Low-fidelity mockups with limited testing
SPEEDING AHEAD
Build and Craft Intentionally
I designed the high-fidelity wireframes that covered all of the touch points and edge cases including:
Responsive daily screener UI that is available in three different languages
UI that clearly visualizes the input and output of data from the time a user scans their badge to getting their status (pass/fail/pass with restrictions), including the appropriate logic based on eligibility criteria.
Reminder notifications via email and SMS.
Ability to allow employees who work more than 24 hour shifts to extend their passes.
Final mockups after two iterations.
Final mockups after two iterations.
Email reminder triggers based on time of badge entry. Email reminder also includes supervisor.
Move Between Concrete and Abstract
I relied on my team members (project manager, engineers, solutions architect) to help me zoom in on the details of the project to help me pay close attention to UI and UX changes.
On the other hand, I relied on our client and other stakeholders to help me zoom out to see the long-term sustainability plan for the product and how this will impact any design decisions we make now.

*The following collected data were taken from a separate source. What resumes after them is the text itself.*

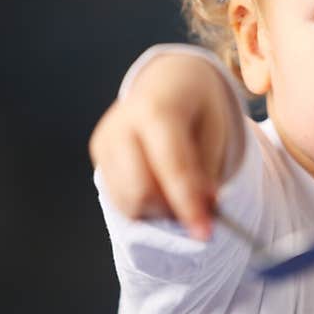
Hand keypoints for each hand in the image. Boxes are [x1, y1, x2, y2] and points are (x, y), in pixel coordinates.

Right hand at [89, 53, 231, 239]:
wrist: (168, 80)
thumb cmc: (197, 105)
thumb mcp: (215, 130)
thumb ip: (206, 171)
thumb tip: (202, 210)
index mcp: (155, 108)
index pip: (171, 167)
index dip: (188, 204)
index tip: (205, 233)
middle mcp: (122, 124)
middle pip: (140, 190)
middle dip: (171, 210)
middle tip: (198, 211)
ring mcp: (104, 140)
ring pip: (126, 200)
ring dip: (158, 211)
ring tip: (182, 194)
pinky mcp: (98, 153)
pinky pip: (118, 197)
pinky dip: (144, 205)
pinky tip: (163, 189)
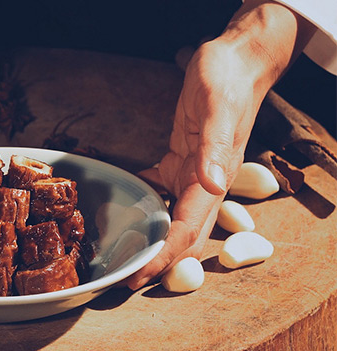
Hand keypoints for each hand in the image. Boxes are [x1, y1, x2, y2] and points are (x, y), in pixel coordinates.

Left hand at [125, 0, 314, 289]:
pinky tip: (124, 207)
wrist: (237, 60)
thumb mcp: (219, 107)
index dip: (165, 255)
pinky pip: (161, 189)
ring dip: (152, 240)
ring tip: (124, 254)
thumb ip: (217, 147)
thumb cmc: (228, 79)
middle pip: (182, 234)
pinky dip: (144, 202)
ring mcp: (192, 173)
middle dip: (158, 260)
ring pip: (172, 218)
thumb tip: (213, 184)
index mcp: (213, 179)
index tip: (141, 274)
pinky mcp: (180, 160)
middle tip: (126, 278)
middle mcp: (204, 183)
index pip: (188, 228)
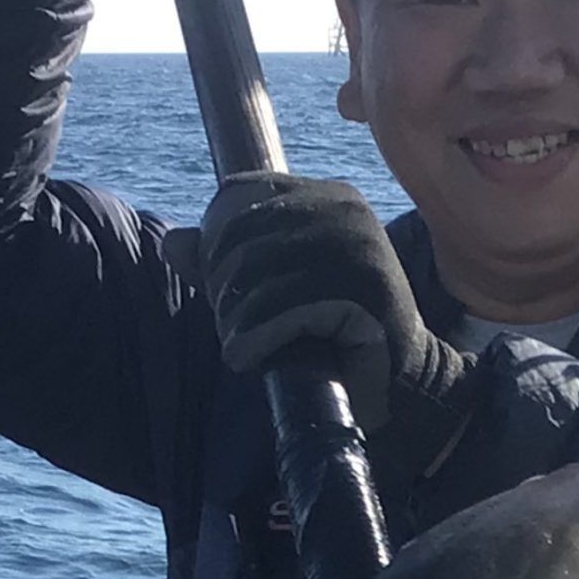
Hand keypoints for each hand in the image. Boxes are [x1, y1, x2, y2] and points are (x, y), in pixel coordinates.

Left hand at [192, 172, 472, 480]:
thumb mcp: (276, 295)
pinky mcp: (366, 290)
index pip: (236, 194)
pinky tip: (251, 360)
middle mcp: (344, 209)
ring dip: (235, 322)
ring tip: (242, 349)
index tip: (221, 291)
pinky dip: (255, 340)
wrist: (405, 383)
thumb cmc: (335, 339)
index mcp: (326, 197)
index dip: (213, 242)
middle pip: (240, 234)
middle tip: (230, 330)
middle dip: (221, 288)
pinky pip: (283, 308)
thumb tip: (173, 244)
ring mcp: (359, 245)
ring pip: (255, 274)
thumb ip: (227, 268)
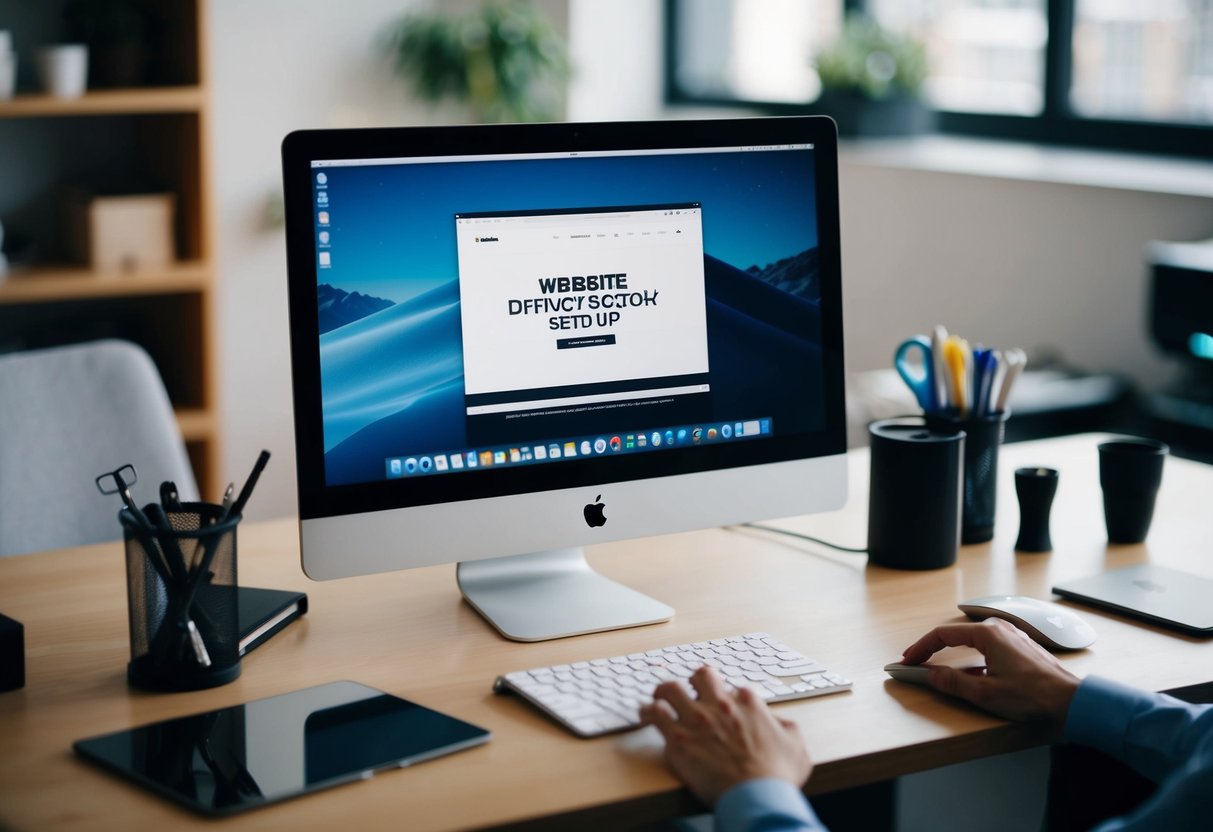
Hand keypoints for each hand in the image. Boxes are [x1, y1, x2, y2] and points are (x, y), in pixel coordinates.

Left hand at [639, 666, 811, 805]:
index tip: (724, 708)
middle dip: (694, 682)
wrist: (758, 796)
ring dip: (664, 692)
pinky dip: (647, 712)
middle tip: (690, 693)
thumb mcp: (795, 744)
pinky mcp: (678, 738)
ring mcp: (697, 719)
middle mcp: (720, 704)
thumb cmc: (777, 775)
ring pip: (670, 688)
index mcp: (748, 701)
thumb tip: (775, 721)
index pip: (732, 687)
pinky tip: (646, 715)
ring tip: (661, 699)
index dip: (727, 697)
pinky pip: (654, 713)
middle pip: (700, 675)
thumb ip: (784, 725)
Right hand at [901, 618, 1080, 722]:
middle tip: (916, 663)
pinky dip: (969, 657)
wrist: (1071, 701)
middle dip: (933, 649)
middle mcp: (999, 629)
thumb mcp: (985, 693)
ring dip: (951, 653)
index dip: (921, 648)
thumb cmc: (1034, 695)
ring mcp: (1011, 636)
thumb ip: (953, 683)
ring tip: (936, 667)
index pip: (942, 635)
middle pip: (955, 635)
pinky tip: (967, 672)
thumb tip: (929, 675)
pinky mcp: (1018, 647)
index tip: (908, 660)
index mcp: (988, 634)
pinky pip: (986, 647)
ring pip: (970, 641)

Zooming in while zooming out - understanding user stories that need to be built while using roadmaps to understand how to design in the near and long term.
Communicate deliberately
Though it seemed like a blur now, here were some of my proudest moments:
I worked hand-in-hand with the development team to advocate for the user and ensure that the designs are carried throughout every sprint
I collected feedback where I could (reports, client feedback, user feedback through client and my internal team)
We worked with Labor and Employment Relations to align content/messaging with current policies.
We deployed features to COVID-19 Leadership Task Force aligned with success metrics.
We kept communication open to ensure we are responding accordingly and swiftly, especially around COVID-related changes in policies.
LOOKING BACK... TO LOOK AHEAD
Final product / Digital Health Screener MVP
Key takeaways from this project:
Finding the right balance between urgency and building something that’s good enough was key.
Ability to be a lot more nimble and agile in our development process (early demo with real data so we can test it out to users for feedback) to accommodate time-sensitive changes.
Establishing an escalation process to prioritize desire changes.
There were too many decision makers. Holding 1-2 people accountable as product owners made a huge difference with our cadence.
Next steps:
Explore how to adapt this tool to other employee screeners, such as influenza.
Understand sustainability after COVID mandates are lifted.